Foi um domingo bastante entretido. Mais uma jornada sem penaltis assinalados a favor do Benfica - o pasquim da fruta contou pelo menos dois, roubados ao foculporto - e duas goleadas (a de Vizela extremamente previsível) das antigas. Na Luz, Rafa e Darwin, Darwin e Rafa, fizeram gato sapato do Marítimo, num jogo em que a única duvida foi saber se, chegando aos dez, as velhas glórias e as virgens ofendidas sairiam outra vez da toca para chorar a falta de competividade da liga. Mudando aos três e acabando aos sete, apenas sobrou essa possibilidade de sapos e clube da fruta unirem esforços para, na próxima reunião de tupperwares da liga, tentarem também a repetição deste jogo. Não sendo, por absurdo, possível, e, por ser da mais elementar justiça, cada vez que o Benfica voltar a marcar sete ou mais golos, quatro deviam ser creditados a Taremi e os restantes depositados na conta corrente do Paulinho.

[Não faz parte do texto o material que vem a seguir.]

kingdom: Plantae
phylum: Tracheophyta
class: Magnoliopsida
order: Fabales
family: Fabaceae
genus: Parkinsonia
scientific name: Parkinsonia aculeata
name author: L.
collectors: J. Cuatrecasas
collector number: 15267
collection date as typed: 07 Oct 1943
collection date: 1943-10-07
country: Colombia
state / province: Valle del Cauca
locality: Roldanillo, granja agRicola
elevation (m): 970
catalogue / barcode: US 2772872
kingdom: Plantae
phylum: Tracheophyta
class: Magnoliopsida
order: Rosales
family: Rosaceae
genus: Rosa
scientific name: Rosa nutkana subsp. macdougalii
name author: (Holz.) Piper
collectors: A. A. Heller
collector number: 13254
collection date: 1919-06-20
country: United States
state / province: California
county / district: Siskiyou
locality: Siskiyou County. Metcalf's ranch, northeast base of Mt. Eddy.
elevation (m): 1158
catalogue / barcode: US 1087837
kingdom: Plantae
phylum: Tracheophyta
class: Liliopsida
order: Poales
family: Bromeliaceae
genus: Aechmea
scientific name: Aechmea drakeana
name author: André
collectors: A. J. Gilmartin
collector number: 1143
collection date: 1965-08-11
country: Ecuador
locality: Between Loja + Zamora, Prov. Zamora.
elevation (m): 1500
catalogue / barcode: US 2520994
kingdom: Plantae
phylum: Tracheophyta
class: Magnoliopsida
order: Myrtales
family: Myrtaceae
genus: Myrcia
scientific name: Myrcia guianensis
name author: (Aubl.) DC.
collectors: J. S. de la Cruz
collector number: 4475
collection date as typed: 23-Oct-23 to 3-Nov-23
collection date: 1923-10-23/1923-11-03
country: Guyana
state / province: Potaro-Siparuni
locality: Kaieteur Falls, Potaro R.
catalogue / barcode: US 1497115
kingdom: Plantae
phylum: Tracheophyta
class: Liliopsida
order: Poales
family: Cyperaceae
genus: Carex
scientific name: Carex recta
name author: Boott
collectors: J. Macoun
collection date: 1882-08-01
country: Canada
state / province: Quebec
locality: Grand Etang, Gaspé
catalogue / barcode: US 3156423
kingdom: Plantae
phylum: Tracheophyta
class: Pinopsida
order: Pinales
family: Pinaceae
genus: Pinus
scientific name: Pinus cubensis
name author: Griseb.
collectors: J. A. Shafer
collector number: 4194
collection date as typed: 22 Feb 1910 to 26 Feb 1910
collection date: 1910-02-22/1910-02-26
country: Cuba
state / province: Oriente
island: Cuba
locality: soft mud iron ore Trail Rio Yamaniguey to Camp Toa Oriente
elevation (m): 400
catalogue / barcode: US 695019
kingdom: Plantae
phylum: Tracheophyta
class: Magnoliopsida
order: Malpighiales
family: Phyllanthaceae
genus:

Zé do boné - "vamos ser uma equipa corajosa" (...) "antevejo um jogo com golos, interessante a nível estratégico". A foto do golo de Zaidu comprova-o. Enorme coragem para sufocar o clube da fruta logo à saída da área e a brilhante estratégia de matar o fora-de-jogo, arrumando a equipa toda encostada à esquerda no meio campo do adversário, deixando a Avenida dos Aliados (tudo o que eu previ (AQUI) no post anterior) desimpedida do lado contrário, para Zaidu correr o campo todo sem qualquer tipo de oposição. Fez-me lembrar um Leixões igualmente corajoso, atirado para a frente, cabendo a Hulk o papel de Zaidu. Só faltou o Beto na baliza - pouco tempo depois assinaria pelo clube da fruta com contrato vitalício na selecção do Rónalde - todo encostado a um poste, deixando - numa extraordinária lição de como não defender - três quartos da baliza deserta; escaqueirada para o remate vitorioso do mostrengo verde...

Quem também facturou, num belo desvio para a sua própria baliza, foi Samu, improvisado goleador de serviço. Impedido pelo árbitro (na jornada anterior) de forçar o cartão amarelo que o impediria de actuar frente ao clube da fruta, onde fez a sua (má) formação, Samu, demonstrando ser um fruteiro de fortes convicções, não quis deixar créditos por cabeças alheias! Ai querem-me obrigar a jogar contra o meu clube? Então embrulhem e paguem na caixa. Assim, à moda de um qualquer Jorge Costa!

Em Inglaterra continuam a dar que falar antigos futebolistas e treinadores do Benfica. Rubén Dias e João Cancelo marcaram na goleada do M. City ao Newcastle e o Wolverwampton, de Bruno Lage, Marçal, Nélson Semedo, Raul Jimenez e a barba do José Sá, emperrou a máquina do Chelsea, campeão europeu. No final do jogo, o antigo treinador do Benfica surgiu aos pés-de-microfones locais agastado com o árbitro como nunca o vimos (apesar dos constantes enxovalhos) na liga Palhinha. Dá que pensar! Bruno Lage já falou mais de arbitragem em meia dúzia de jogos em Inglaterra do que em todos os anos que passou no Benfica, equipas jovens incluídas. 

Nas imagens mais abaixo constata-se como é tão fácil aos senhores da cidade do futebol manipular resultados a seu bel prazer. Um frame atrás ou à frente é o suficiente para legalizar (ou anular) um golo obtido em fora-de-jogo. Não é pelo golo sofrido pelo Benfica, que o Marítimo até fez por merecer, é pelo constatar em que mãos está depositada a verdade desportiva da liga. Quando se legaliza um offside (que é claro a olho nu) por 55cm imaginem-se os contorcionismos quando em causa estão somente dois ou três para ajustar!